____ Source excerpt

Sinister

20110515-080333.jpgI’ve always been more dextra than sinistre. Right-handed, very right-footed and very left-brained. But I worry for my son. With no left foot he’ll never make the England football team. Plus he’d stand a better chance of becoming a test batsman or bowler if he was a ‘cack hander’.

So a few weeks back I resolved to only dribble and kick footballs left-footedly to set him an example. I’ve also started brushing my teeth with my left hand. I’m slowly becoming quite accomplished.

Still, I was roundly beaten in a trial of strength at left handed handwriting by my daughter. She very much has the upper left hand.

When I told a friend about left-handed tooth-brushing, he smiled. Transpires he’s a left-hander. But he owned up to standing on one leg while brushing his teeth – very good for balance. Ronald Reagan famously said he always put his socks on balancing on one foot to keep him young.

This morning I brushed left-handed, balanced left-footed and burst out laughing as I did my teeth. A perfect example of the joy of ‘flow’ – being immersed in an engaging challenge, however small. Certainly nothing sinister about that.

Broadband

Our home broadband has been on the blink this week. You really miss it when it’s not there. Perhaps worse is when it comes and goes – one minute you’re surfing gaily, the next you’re beached with a ‘no network’ message.

Csikszentmihalyi points out that, although impressive by electronic standards, the amount of data our minds can process simultaneously is surprisingly small. More punched tape than broadband. Two people talking to us at once or, say, riding a bike and whistling a song, just about exhausts our real time mental processing capacity. Any more and we lose attention and get distracted, flustered or confused.

I noticed it one day this week in the office. One minute I was churning out flowing prose, the next someone started talking in my earshot and I was distracted. I slowed to trickle – like someone was hogging my wifi. The talker left, bandwidth returned, and so did flowing prose. It was like flipping a switch.

Things, events, people and basic navigation are all basically different data and signals crowding in or cluttering up our cognitive bandwidth. This makes directing our consciousness and limited mental energy hard.

And it’s especially hard because life can easily just happen to us. Events and other people can readily soak up all the bandwidth we have. And if we do decide to use that precious resource on directed thought and action, we do so against a background of almost overwhelming distraction and diversions.

________
____ Material

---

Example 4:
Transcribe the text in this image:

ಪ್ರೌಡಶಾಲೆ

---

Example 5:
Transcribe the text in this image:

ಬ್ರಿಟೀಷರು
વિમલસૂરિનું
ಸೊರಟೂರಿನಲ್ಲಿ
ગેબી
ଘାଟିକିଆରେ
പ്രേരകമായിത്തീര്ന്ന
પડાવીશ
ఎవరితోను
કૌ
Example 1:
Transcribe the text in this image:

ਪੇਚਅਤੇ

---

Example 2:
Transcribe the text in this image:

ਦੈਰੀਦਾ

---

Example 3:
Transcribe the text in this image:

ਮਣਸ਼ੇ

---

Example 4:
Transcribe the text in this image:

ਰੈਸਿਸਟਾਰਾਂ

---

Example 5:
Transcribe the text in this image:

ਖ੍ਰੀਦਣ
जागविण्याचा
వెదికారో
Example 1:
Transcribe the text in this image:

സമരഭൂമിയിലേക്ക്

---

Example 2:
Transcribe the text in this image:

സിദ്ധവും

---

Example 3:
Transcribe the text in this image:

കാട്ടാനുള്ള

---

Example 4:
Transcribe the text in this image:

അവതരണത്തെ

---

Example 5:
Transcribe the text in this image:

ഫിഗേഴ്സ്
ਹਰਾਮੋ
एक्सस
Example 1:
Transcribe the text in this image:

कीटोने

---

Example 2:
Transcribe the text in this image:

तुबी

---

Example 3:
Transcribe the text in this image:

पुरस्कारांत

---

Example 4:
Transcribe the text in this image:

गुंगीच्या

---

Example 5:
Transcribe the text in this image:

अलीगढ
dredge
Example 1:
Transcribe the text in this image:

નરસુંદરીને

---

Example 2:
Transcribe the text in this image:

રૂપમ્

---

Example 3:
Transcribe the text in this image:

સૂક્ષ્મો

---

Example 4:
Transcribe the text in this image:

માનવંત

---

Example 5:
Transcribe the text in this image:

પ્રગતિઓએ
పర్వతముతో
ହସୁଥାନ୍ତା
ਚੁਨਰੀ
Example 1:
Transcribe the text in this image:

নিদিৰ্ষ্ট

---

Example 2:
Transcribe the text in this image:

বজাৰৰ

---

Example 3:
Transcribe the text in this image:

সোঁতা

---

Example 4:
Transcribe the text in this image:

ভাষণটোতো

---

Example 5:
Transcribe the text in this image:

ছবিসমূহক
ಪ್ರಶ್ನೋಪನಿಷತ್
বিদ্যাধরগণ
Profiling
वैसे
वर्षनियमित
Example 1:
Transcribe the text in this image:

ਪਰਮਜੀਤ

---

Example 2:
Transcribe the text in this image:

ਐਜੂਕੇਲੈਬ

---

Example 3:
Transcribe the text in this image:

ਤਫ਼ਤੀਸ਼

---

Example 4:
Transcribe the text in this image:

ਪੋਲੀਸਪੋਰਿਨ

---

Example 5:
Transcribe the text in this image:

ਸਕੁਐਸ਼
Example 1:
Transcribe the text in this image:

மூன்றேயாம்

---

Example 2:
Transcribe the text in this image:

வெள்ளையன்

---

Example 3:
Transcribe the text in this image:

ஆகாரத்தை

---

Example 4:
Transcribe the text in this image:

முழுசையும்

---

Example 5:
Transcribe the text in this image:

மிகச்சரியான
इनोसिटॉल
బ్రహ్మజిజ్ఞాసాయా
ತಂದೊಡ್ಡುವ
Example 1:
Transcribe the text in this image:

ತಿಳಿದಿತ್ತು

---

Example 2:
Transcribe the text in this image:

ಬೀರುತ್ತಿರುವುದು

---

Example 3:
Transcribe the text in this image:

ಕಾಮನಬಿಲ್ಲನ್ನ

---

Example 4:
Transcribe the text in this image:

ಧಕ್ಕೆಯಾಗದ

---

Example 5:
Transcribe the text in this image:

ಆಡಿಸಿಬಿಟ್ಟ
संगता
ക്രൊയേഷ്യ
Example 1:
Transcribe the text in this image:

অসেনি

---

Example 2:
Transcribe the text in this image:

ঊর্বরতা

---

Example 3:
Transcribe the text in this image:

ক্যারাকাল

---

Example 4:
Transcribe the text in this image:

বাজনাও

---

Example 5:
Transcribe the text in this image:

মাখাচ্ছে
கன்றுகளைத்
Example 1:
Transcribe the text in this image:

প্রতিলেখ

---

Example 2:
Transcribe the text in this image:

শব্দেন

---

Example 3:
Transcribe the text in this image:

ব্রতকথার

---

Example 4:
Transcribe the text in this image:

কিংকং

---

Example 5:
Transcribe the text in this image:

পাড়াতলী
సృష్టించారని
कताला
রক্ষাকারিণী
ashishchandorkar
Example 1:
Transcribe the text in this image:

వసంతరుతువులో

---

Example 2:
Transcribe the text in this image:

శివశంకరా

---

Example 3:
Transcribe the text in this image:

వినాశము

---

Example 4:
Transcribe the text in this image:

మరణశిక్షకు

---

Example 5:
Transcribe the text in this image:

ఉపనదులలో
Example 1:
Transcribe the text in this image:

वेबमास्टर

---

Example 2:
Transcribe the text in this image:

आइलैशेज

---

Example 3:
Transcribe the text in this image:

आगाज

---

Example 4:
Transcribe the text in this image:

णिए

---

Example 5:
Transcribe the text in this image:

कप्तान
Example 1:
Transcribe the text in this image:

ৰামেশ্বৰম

________

▶ _Stated problem_:
Carry on the left-handedness and bandwidth blog post, picking up right after its final paragraph. The listing has nothing to do with the left-handedness and bandwidth blog post.

▶ _Task response_:
All life is, is the continual stream of sensory data, words, pictures, thoughts and ideas streaming through that narrow mental bandwidth. All we are, is the accumulated store of that data in the limited hard drives of our brains and to some extent those of others. It makes you think – until someone starts talking in your earshot and the mental connection is interrupted.

But given mental broadband is always there I’ve discovered I can redirect it when I catch myself wasting or underusing it. At work this week while being gently bored by a presenter on pan-European data collection standards, I contemplated the extraordinary beauty of a large tree – spare broadband successfully redeployed into joyful contemplation.

More experimental was testing optimising ‘flow’ by doing two different things simultaneously, and well. Combining loudly whistling the Marseillaise with cycling to work smoothly and safely through London traffic perfectly occupied my mental broadband. And in a heartily enjoyable way. Vive la France.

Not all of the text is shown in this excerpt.